次いで、培養液を幹細胞選択培地(TNFαとTGFβの濃度はいずれも10ng/mL)0.5mLに交換した。この時点を培養0週とした。その後6週間培養を続け、培養0、2、4および6週の細胞数を測定し、またp75NTRの発現をフローサイトメトリーで解析した。
細胞数の変化を図2に、p75NTRの発現の変化を図3に示した。「NCE16N+細胞」は培養後第4週から6週にかけて10倍以上の数に増殖した。これらの増殖した「NCE16N+細胞」はp75NTRを発現していた。
「NCE16N−細胞」について、実施例2と同様にして播種・接着し、6週間培養を続け、培養0、2、4および6週の細胞数を測定した。
細胞数の変化を図2に示した。「NCE16N−細胞」は増殖せず、第2週において死滅した。
「NCE16N+細胞」を、細胞培養培地又は幹細胞選択培地で6週間培養した。6週間後の「NCE16N+細胞」におけるp75NTRのmRNA発現量をPCRで解析し、ヒト全遺伝子の発現量の比較をDNAマイクロアレイ解析(Human Genome U133 Plus 2.0 Array(株式会社バイオマトリックス研究所))で解析した。
p75NTRのmRNA発現を図4に、全ゲノムアレイ解析の結果を図5に示した。「NCE16N+細胞」を幹細胞選択培地で培養するとp75NTRのmRNA発現が認められたが、細胞培養培地で培養するとp75NTRのmRNA発現は認められなかった。

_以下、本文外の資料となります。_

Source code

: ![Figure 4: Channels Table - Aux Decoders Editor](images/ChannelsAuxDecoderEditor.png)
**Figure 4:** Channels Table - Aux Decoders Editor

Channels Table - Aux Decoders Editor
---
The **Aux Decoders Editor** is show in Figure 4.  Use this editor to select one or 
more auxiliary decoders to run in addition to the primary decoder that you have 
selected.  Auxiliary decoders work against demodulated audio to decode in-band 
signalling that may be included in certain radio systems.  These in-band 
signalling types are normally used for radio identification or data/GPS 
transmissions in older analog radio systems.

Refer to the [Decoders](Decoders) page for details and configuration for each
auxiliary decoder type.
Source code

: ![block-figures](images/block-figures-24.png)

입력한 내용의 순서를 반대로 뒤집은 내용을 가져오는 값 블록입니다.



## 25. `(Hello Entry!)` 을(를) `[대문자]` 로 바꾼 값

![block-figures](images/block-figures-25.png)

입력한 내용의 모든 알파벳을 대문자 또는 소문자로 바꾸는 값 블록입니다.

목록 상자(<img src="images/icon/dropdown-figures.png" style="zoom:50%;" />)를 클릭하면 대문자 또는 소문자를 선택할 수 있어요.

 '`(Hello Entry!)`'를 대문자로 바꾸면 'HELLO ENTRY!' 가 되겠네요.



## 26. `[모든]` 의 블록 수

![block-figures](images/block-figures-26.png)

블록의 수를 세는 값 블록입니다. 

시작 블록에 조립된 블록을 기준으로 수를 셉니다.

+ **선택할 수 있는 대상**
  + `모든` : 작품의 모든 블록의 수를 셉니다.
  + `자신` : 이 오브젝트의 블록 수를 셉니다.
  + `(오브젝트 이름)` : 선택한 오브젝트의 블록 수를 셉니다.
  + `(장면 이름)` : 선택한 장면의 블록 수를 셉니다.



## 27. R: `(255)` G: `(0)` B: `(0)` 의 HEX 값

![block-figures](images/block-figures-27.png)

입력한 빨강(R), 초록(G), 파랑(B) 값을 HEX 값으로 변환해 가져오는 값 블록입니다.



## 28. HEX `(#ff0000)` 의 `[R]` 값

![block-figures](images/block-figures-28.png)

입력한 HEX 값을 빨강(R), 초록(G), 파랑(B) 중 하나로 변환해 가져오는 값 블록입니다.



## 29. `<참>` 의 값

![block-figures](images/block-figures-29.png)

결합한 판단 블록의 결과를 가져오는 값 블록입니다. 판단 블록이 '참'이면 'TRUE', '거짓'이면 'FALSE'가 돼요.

「NCE16N−細胞」を、細胞培養培地で6週間培養した。6週間後のp75NTRのmRNA発現量を実施例3と同様にPCRで解析した。
p75NTRのmRNA発現を図4に示した。「NCE16N−細胞」においてp75NTRのmRNA発現は認められなかった。
Claims (8)
- 腫瘍増殖因子βと腫瘍壊死因子αとを含有する培養液を用いる癌幹細胞の培養方法。
- 癌細胞と癌幹細胞の混在した状態から癌幹細胞のみを選択して培養することを特徴とする請求項1に記載の癌幹細胞の培養方法。
- 培養液における腫瘍増殖因子βと腫瘍壊死因子αの濃度がそれぞれ0.1〜1000ng/mLであることを特徴とする請求項1又は請求項2記載の癌幹細胞の培養方法。
- 血清を含有しない培養液を用いることを特徴とする請求項1ないし請求項3のいずれか1項に記載の癌幹細胞の培養方法。
- 癌幹細胞がヒトパピローマウイルス16の癌ウイルス遺伝子を導入して不死化させた子宮頸部上皮細胞である請求項1ないし請求項4のいずれか一項に記載の培養液を用いる培養方法。
- 請求項1ないし5のいずれか一項に記載の癌幹細胞の培養方法により選択される癌幹細胞。
- 請求項6記載の癌幹細胞を用いた特異的発現遺伝子のスクリーニング法。
- 請求項7記載のスクリーニング法により同定された特異的発現遺伝子。